The
bank's former global precious metals desk head Michael Nowak,
precious metals trader Gregg Smith and salesperson Jeffrey Ruffo
are charged with racketeering and conspiracy in the U.S. Justice
Department's most aggressive case to date targeting the
manipulative trading tactic known as spoofing.
The tactic involves placing and then quickly canceling buy or
sell orders to falsely create the impression of high demand or
supply. The three men are accused of using the tactic to
manipulate futures on metals such as gold, silver, platinum and
palladium between 2008 and 2016.
Attorneys for the defendants did not reply to a request for
comment on Thursday.
Spoofing was outlawed in 2010 when Congress passed the
Dodd-Frank Act after the financial crisis. Since then,
prosecutors have argued that earlier instances constituted
fraud.
The racketeering statute, a federal law enacted in 1970 to take
down the mafia, is rarely used to prosecute corporate crime. It
allows prosecutors to charge a group of individuals, including
those indirectly involved in alleged wrongdoing, on the basis
they participated in a "criminal enterprise."
Better Markets, a Washington nonprofit that advocates for
stronger financial regulation, called the case a "potential
gamechanger" because the racketeering statute would allow
prosecutors to seek harsh sentences if the defendants are
convicted.
In addition to racketeering and conspiracy, Nowak faces 13 other
charges including fraud, spoofing and attempted market
manipulation, and Smith faces 11 additional charges.

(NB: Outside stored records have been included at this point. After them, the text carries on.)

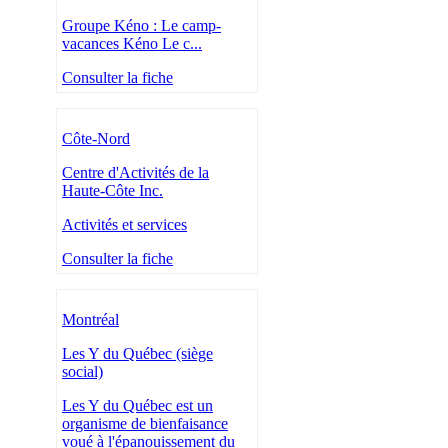
Groupe Kéno : Le camp-
vacances Kéno Le c...
Consulter la fiche
Côte-Nord
Centre d'Activités de la
Haute-Côte Inc.
Activités et services
Consulter la fiche
Montréal
Les Y du Québec (siège
social)
Les Y du Québec est un
organisme de bienfaisance
voué à l'épanouissement du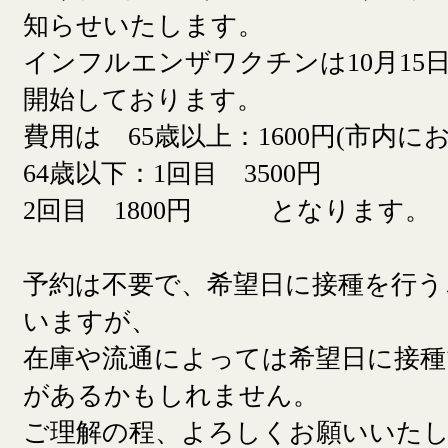
知らせいたします。
インフルエンザワクチンは10月15日
開始しております。
費用は 65歳以上：1600円(市内に
64歳以下：1回目 3500円
2回目 1800円 となります。
予約は不要で、希望日に接種を行う
いますが、
在庫や流通によっては希望日に接
があるかもしれません。
ご理解の程、よろしくお願いいた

Christopher Jordan, a trader who left JPMorgan in 2009, has also
been charged and will be tried separately.
The trial before a jury is expected to take around five weeks.
Prosecutors are expected to call three former traders as
cooperating witnesses, all of whom have separately pleaded
guilty to related charges. Alleged victims of the scheme may
also take the stand, according to court papers.
Commodities manipulation and in particular spoofing have become
a major focus of the Justice Department, which has brought
several other cases in recent years, including against NatWest
and former traders at Deutsche Bank and UBS.
JPMorgan also agreed in 2020 to pay more than $920 million and
admitted to wrongdoing to settle with the DOJ and Commodity
Futures Trading Commission over the conduct of the traders who
have pleaded guilty or are facing trial.